# RFP: Maze Solvers

## Project Overview
You are invited to submit a proposal that answers the following question:

### What path will your elf take?

*Please submit your proposal by **2/11/25 at 11:59 PM**.*

## Required Proposal Components

### 1. Data Description
In the code cell below, use [Gymnasium](https://gymnasium.farama.org/) to set up a [Frozen Lake maze](https://gymnasium.farama.org/environments/toy_text/frozen_lake/) for your project. When you are done with the set up, describe the reward system you plan on using.

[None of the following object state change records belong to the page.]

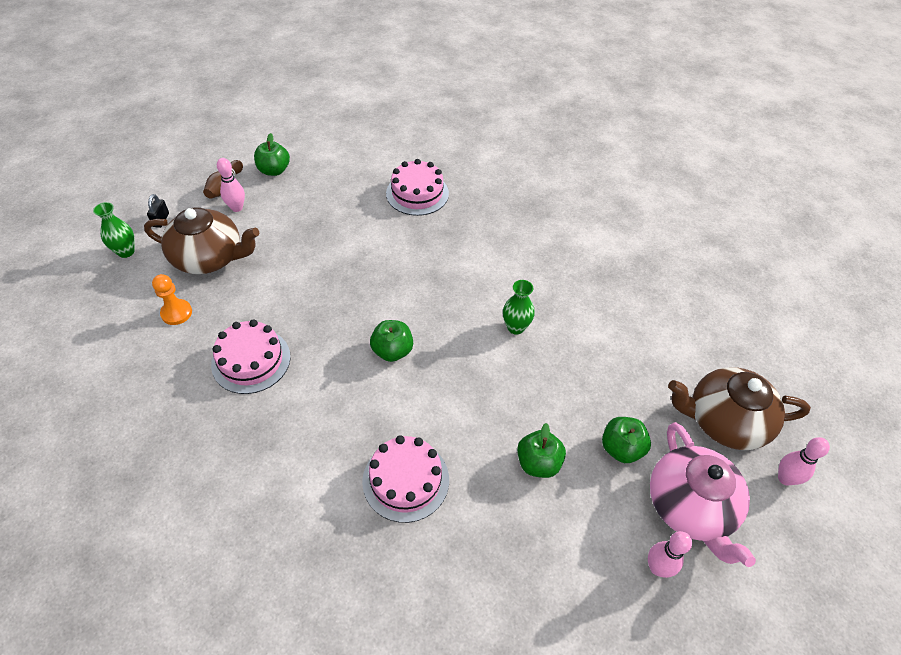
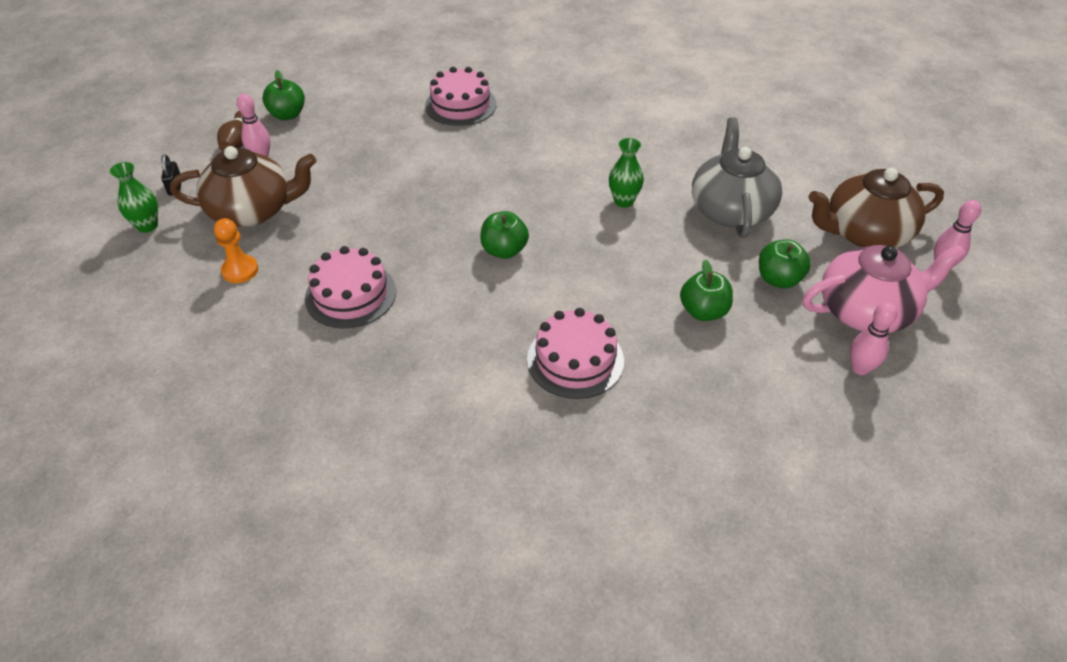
camera: 15 degrees left, 5 degrees down
pink teapot [650,422,756,567] -> pink teapot turned 75 degrees counterclockwise [802,245,966,333]
none -> grey teapot [692,117,782,238]

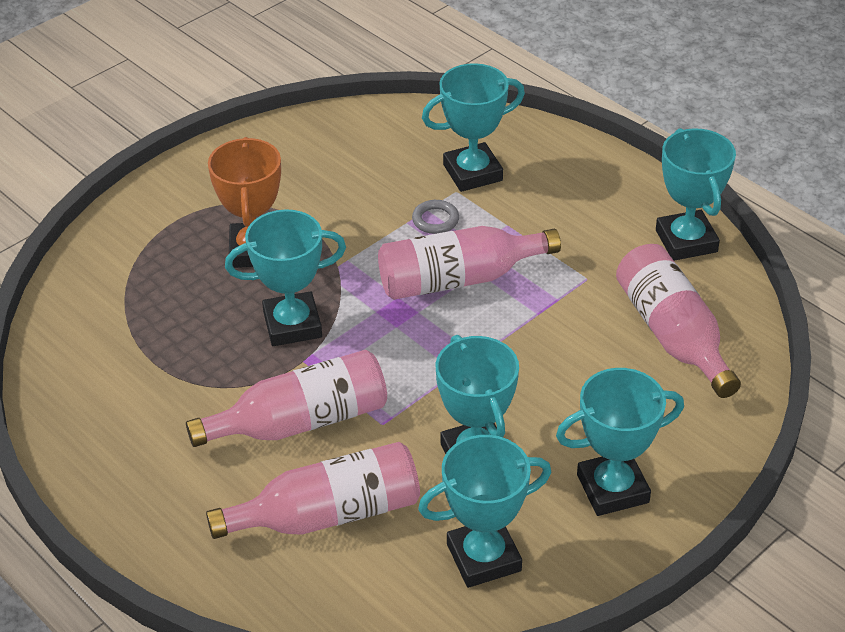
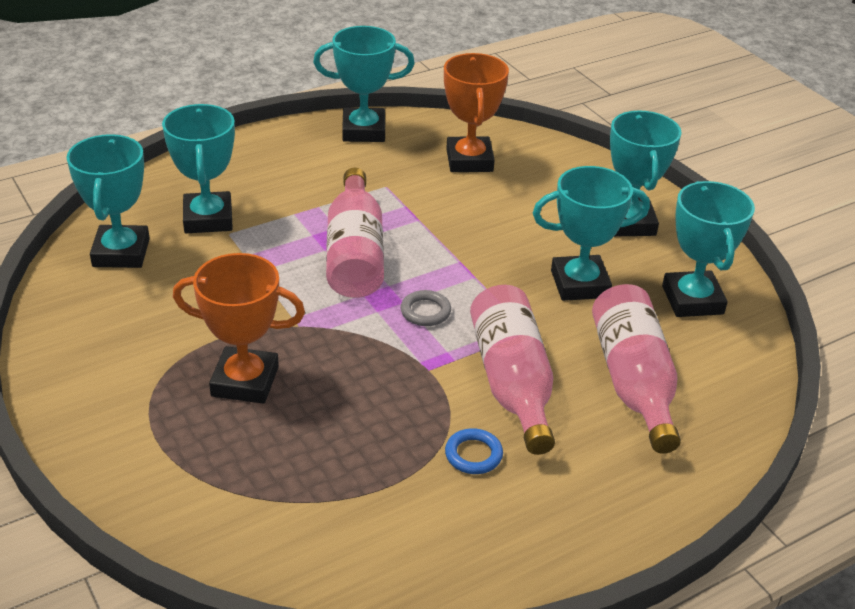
camera: 80 degrees left, 5 degrees down
turquoise trophy [225,209,346,346] -> turquoise trophy moved to [66,134,150,268]
grey ring [412,200,459,234] -> grey ring moved to [401,290,451,326]
pink bottle [616,244,741,398] -> orange trophy [444,53,509,172]
none -> blue ring [445,428,503,474]

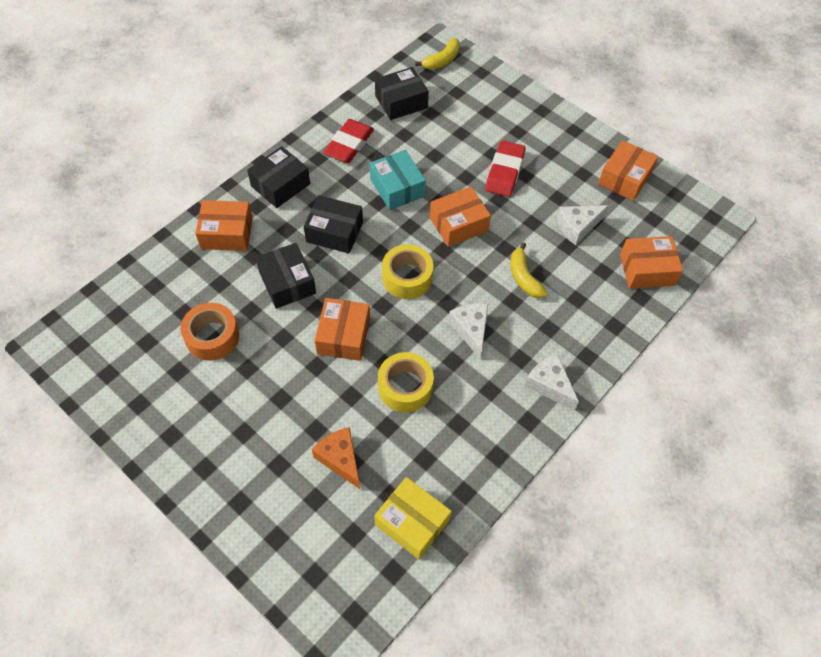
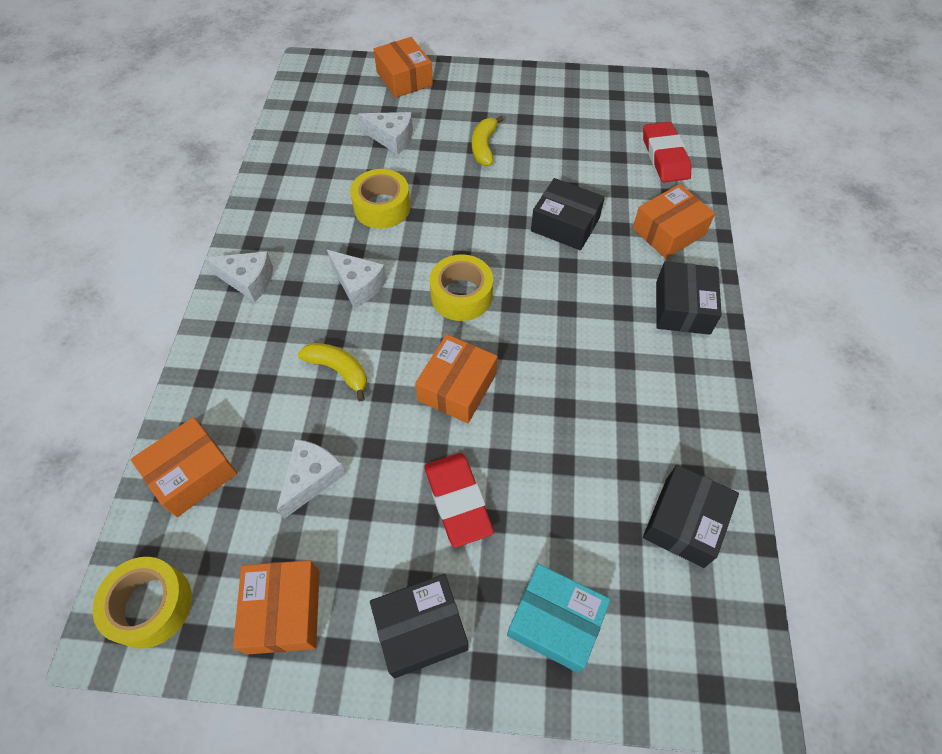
camera: 145 degrees right, 0 degrees up
orange tape [180,303,239,361] -> none
black box [304,195,363,253] -> black box moved to [370,574,468,678]
orange cheese [312,427,360,489] -> white cheese [358,112,413,155]
orange box [315,298,370,361] -> orange box moved to [374,37,433,98]
red eraser [323,119,374,163] -> red eraser moved to [643,122,691,182]
turquoise box [370,150,426,210] -> turquoise box moved to [507,564,611,673]
yellow box [374,477,452,560] -> none
yellow banana [415,38,460,70] -> yellow banana moved to [472,116,504,166]
none -> yellow tape [93,557,192,649]

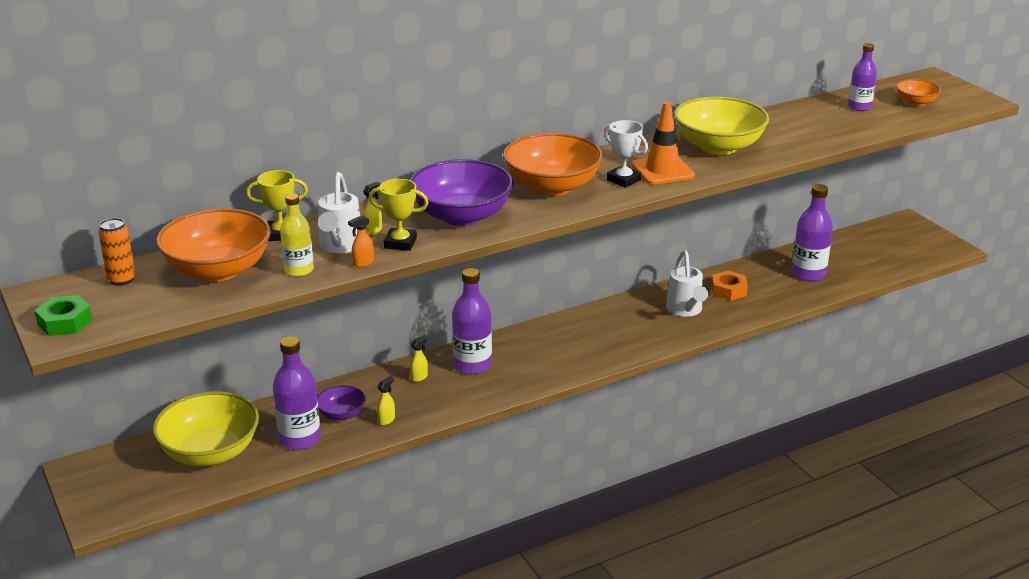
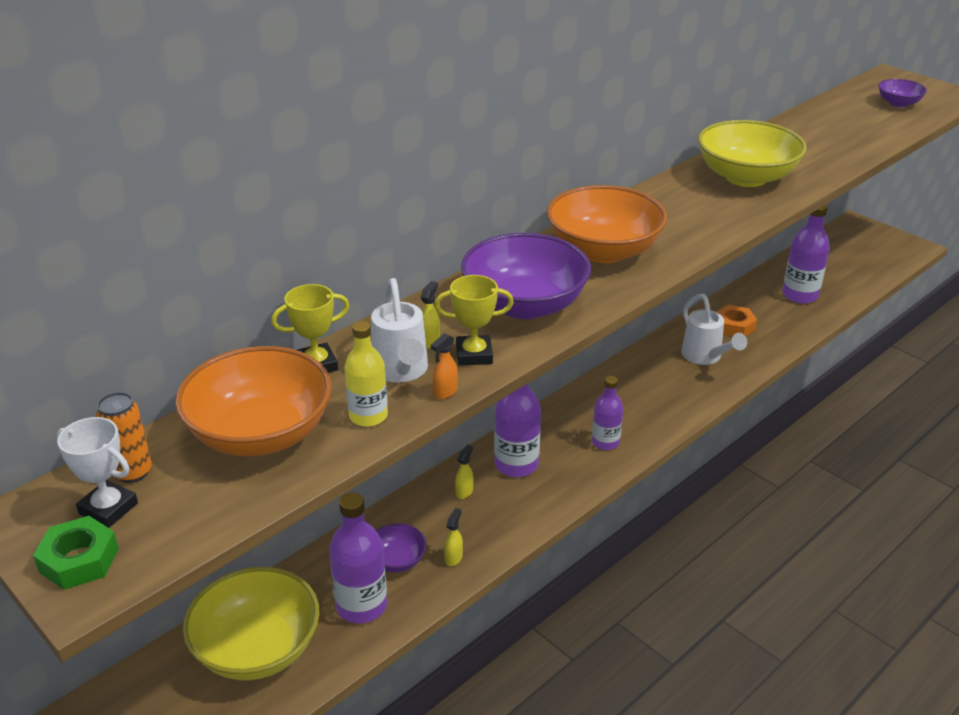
camera: 15 degrees left, 5 degrees up
white trophy [604,120,648,188] -> white trophy moved to [57,417,138,528]
orange traffic cone [632,102,695,185] -> none
purple bottle [848,43,877,111] -> purple bottle moved to [592,376,623,450]
orange bowl [896,79,941,106] -> purple bowl [878,79,927,107]

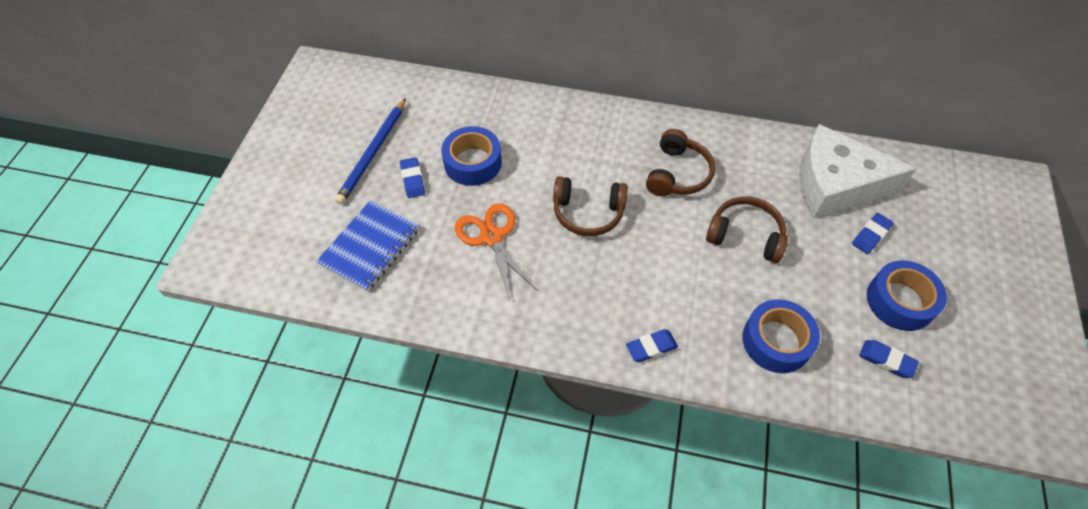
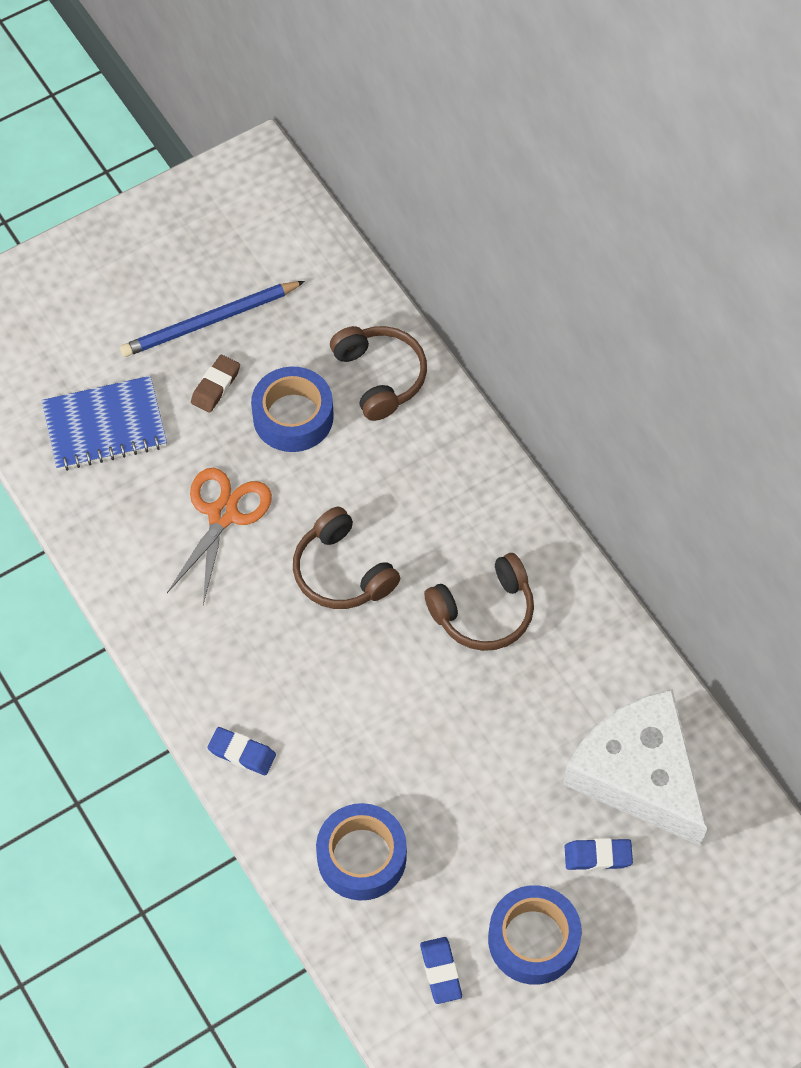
camera: 45 degrees right, 5 degrees up
blue eraser [400,157,425,198] -> brown eraser [191,355,240,413]
brown headphones [706,196,788,263] -> brown headphones moved to [330,326,427,421]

*Note, a level 5 maze is at least 10 x 10 cells large and contains at least five lake cells.*

In [3]:
import gymnasium as gym
import random
import pandas as pd
from gymnasium.envs.toy_text.frozen_lake import generate_random_map


In [4]:
# Make maze
cells =["S", "F", "F", "H","F","G"]
maze=["SFFHFFFFFH", "FHFFFHHFFF", "FFFHFHFFFH", "FHFFFFFFFF", "FFFFHFFHFH","FHFHFHFHFH","FFFFFFFFFF", "FHFFFFFFFF","HHFFFHFFFF","FFFFFFFFGF"]
env = gym.make('FrozenLake-v1', desc=maze)

initial_state = env.reset()

env.render()

# Take a step (0: LEFT, 1: RIGHT, 2: UP, 3: DOWN)
action = 2
new_state, reward, terminated, truncated, info = env.step(action)

env.render()

  gym.logger.warn(


In [5]:
env.close()

#### Reward System:
## Empty Space = -1 point
## Present = 100 points
## Hole = -100 points

In [7]:
def updateQ(q, alpha, gamma, step, cell, reward):
    row = [q[3][cell], q[1][cell], q[0][cell], q[2][cell]]
    bell = (1-alpha)*(q[step][cell]) + alpha*(reward + (gamma*max(row)))
    q[step][cell] = bell

### 2. Training Your Model
In the cell seen below, write the code you need to train a Q-Learning model. Display your final Q-table once you are done training your model.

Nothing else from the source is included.